Allow the Message to mold your heart into the heart of Christ.

They
dragged him outside the city and stoned him. Jesus was standing up because he
could see that Stephen had the heart of Christ. Notice how similar Stephen’s
reaction to his stoning was to Jesus’ reaction at “is crucifixion.

Stephen:
“Lord Jesus, receive my spirit.”

Jesus:
“Father, into your hands I commit my spirit” (Luke 23:46)

Stephen
and Jesus: “Do not hold this sin against them.”

How
do you do that? How do you forgive your murderers? First of all, you live for
something worth more than your life.

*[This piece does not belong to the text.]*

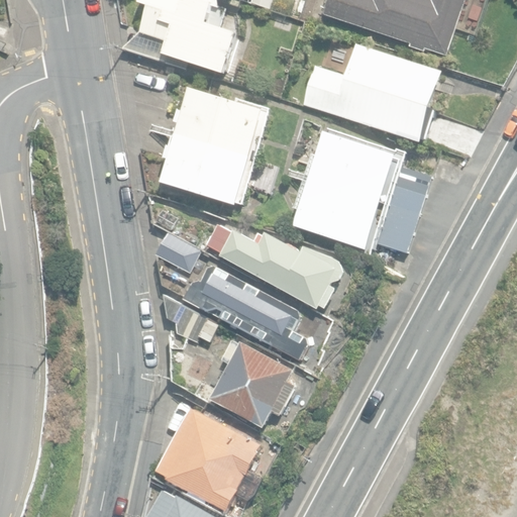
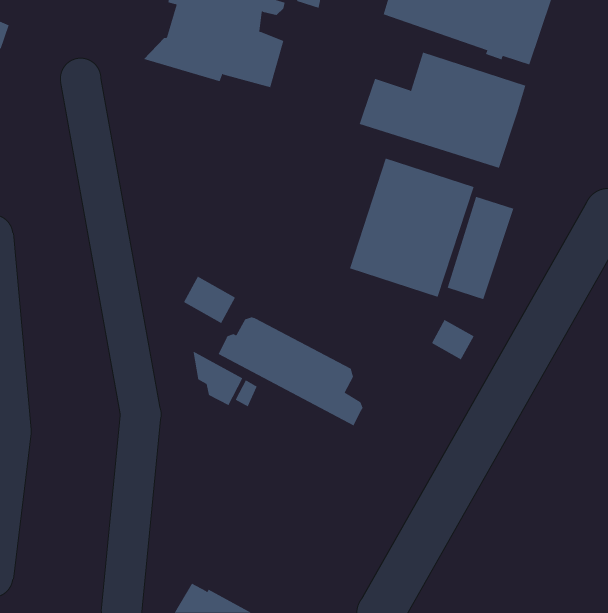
building: [161,88,265,205] -> none
building: [205,223,341,310] -> none
building: [208,338,293,426] -> none
building: [157,407,262,510] -> none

Second, remember that forgiveness is not
an emotion; it is a decision based on what Jesus had done for him. Stephen was
willing to die for Jesus, because Jesus had been willing to die for him. (Eph.
5:1)

IV.
If we live a worthwhile life, the message of the Gospel will never be stopped.
(v. 58)

Whenever
the world thinks that they have hushed the gospel message here, it pops up over
there. We know who Saul is. He was a model Jew. When the voice of the gospel
was dying with Stephen, it was coming alive in Saul.